What I glean / What gleams / from these prose-poems’ surfaces is vocabulary that recalls to me the writings of H.D. (crystals and seascapes and gorses and brambles and pillars and bridges and mud), Sappho (flowers and stars and Greek goddesses and wine and song), and utopias of architecture that ring out in cityscapes with cubist-inspiring reworkings and retellings from fragmented views with new perspectives and opportunities. Every city description, if not every page and every poem, speaks of alternative possibilities for newness and new relationships – in which the old structures of superstition and illusion give way to wiser clarity and deeper joy founded in new sorrows that inform and inflect the lives it is possible to build. To become. 

I see these whispers of utopia in the language and vocabulary. I remember that utopia can only be co-created from fragmented desires and never fully held or conceived. I realise that Rimbaud’s visionary utopia requires the undoing of all that I have learned and understood.

And I recognise in the crystalline tumult of Rimbaud’s poetics an invitation into autonomous intersubjectivity: To be individual and collective, the unity in diversity and the diversity in unity. These Age of Aquarius themes that it’s my passion to trace in poetry. 

Sally-Shakti x

Notes:

1) The first paragraph is a journal entry, dated Sunday 2 October.

2) Rimbaud, A. (2011). Illuminations tr. John Ashbery. Carcanet Press: Manchester (England).

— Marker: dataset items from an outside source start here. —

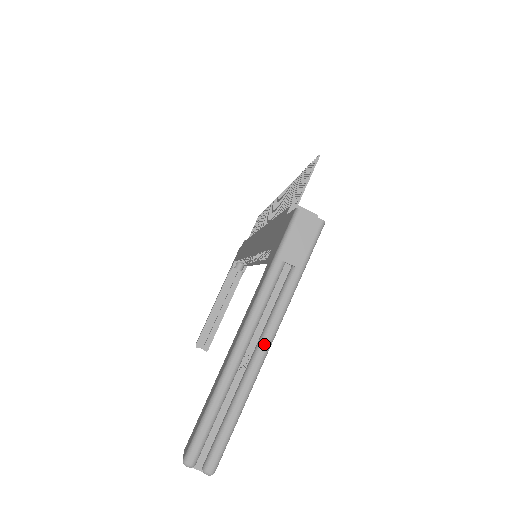
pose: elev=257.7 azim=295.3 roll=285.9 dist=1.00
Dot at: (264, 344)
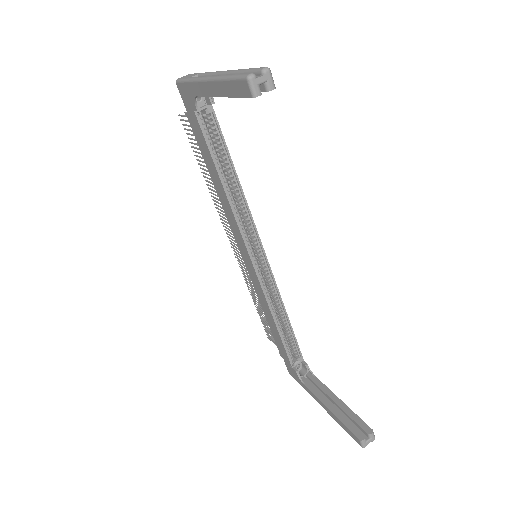
Dot at: (220, 72)
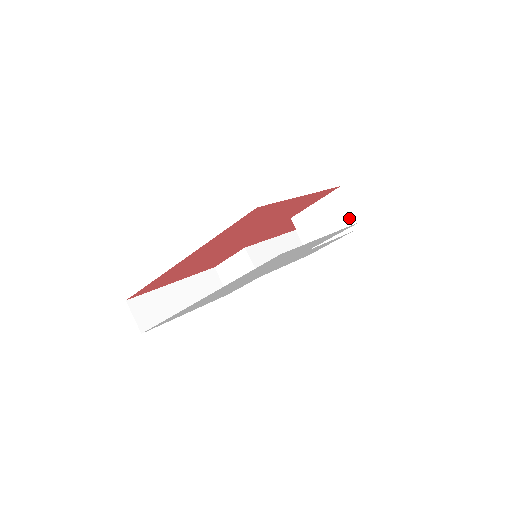
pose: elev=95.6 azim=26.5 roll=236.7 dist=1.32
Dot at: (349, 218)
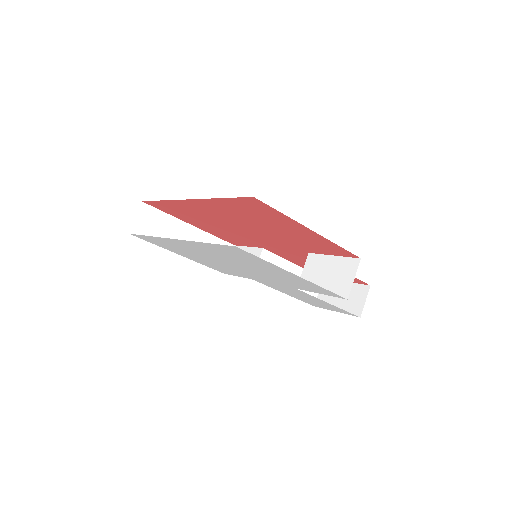
Dot at: (344, 289)
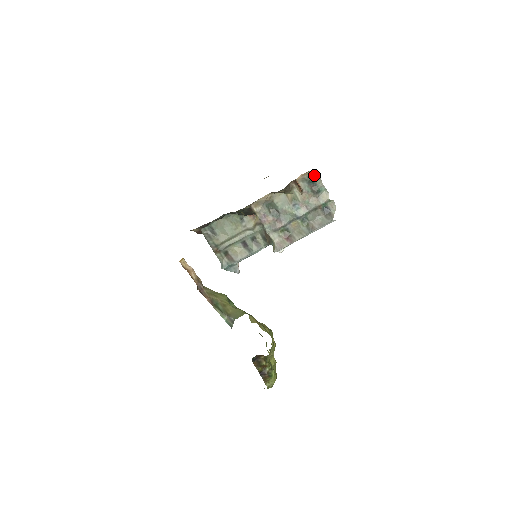
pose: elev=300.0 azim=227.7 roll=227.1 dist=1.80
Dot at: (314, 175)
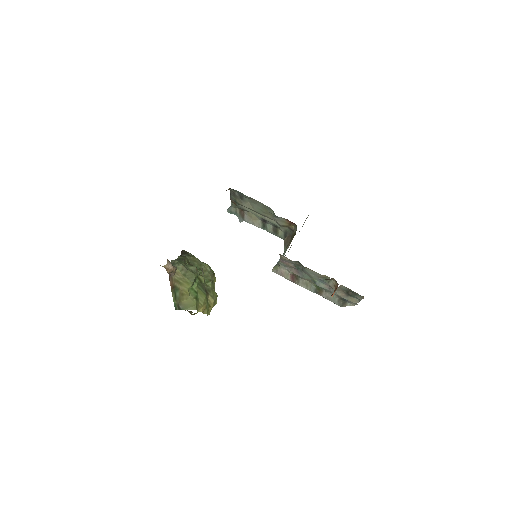
Dot at: (360, 295)
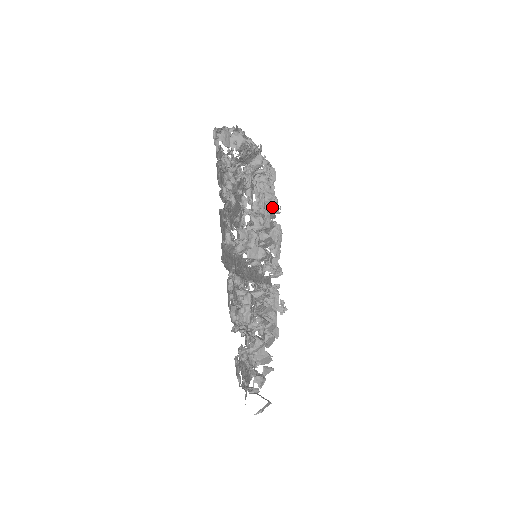
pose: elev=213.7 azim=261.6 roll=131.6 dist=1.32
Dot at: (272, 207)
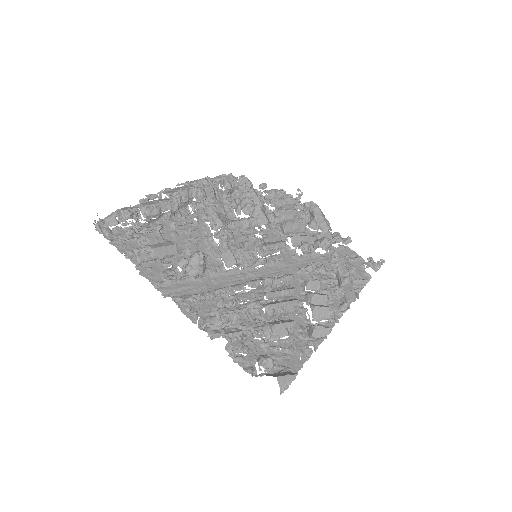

3) Olivia Laing writes in Funny Weather: Art in An Emergency (2021, Picador: London) with reference to the relentless news cycle since 2015, “It was happening at such a rate that thinking, the act of making sense, felt permanently balked. … There was no possibility of passing through coherent stages of emotion, let alone thinking about responses or alternatives.” (p1).

4) Allen Ginsberg alludes to his experiences in Howlhttps://www.poetryfoundation.org/poems/49303/howl

5) Hak Kyung Cha, T. (2001). Dictee. University of California Press: Berkeley. First published by Tanam Press (1982).

6) ANTIQUE (Carcanet, p41). I have kept the line breaks that John Ashbery uses in the Carcanet edition, except where words were split and hyphenated in the original. 

7) Rimbaud’s ‘systematized disorganization of the senses’ was also a rallying cry to radical self-enquiry and self-knowledge. “A Poet makes himself a visionary through a long, boundless, and systematized disorganization of all the senses.” See more on Language is a Virus, here: https://www.languageisavirus.com/creative-writing-techniques/rimbauds-systematic-derangement-of-the-senses.php

8) CITY (Carcanet p75). I have kept the line breaks that John Ashbery uses in the Carcanet edition, except where words were split and hyphenated in the original.